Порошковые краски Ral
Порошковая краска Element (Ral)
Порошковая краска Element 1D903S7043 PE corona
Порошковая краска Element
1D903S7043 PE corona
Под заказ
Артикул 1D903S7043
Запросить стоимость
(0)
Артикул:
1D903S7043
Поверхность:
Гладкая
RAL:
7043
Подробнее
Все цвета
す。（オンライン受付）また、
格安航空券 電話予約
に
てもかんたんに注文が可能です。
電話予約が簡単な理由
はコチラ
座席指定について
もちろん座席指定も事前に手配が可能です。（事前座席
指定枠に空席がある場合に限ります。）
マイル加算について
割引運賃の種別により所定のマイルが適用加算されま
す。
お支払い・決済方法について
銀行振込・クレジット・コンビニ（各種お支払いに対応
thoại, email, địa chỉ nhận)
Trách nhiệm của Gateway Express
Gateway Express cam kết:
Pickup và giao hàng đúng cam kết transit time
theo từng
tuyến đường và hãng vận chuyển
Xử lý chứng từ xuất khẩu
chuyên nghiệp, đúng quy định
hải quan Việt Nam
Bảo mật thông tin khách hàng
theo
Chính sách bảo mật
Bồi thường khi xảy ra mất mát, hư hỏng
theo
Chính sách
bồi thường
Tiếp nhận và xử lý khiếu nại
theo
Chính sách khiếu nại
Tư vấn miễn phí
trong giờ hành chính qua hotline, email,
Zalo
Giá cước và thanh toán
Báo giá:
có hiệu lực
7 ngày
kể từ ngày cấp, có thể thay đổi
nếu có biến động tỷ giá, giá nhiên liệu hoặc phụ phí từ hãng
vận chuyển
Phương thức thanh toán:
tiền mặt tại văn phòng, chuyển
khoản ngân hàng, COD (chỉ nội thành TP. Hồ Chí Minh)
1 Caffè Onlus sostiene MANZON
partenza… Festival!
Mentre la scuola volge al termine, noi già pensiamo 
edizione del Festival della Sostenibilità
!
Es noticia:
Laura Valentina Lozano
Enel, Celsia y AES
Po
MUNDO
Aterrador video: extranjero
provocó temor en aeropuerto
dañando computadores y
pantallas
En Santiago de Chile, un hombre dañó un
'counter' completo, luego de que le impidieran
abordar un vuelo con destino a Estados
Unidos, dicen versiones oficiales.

What to work on =
Filter the listing above down to the lines that contain the word "sách".

Reply to the task =
Chính sách bảo mật
Chính sách
Chính sách khiếu nại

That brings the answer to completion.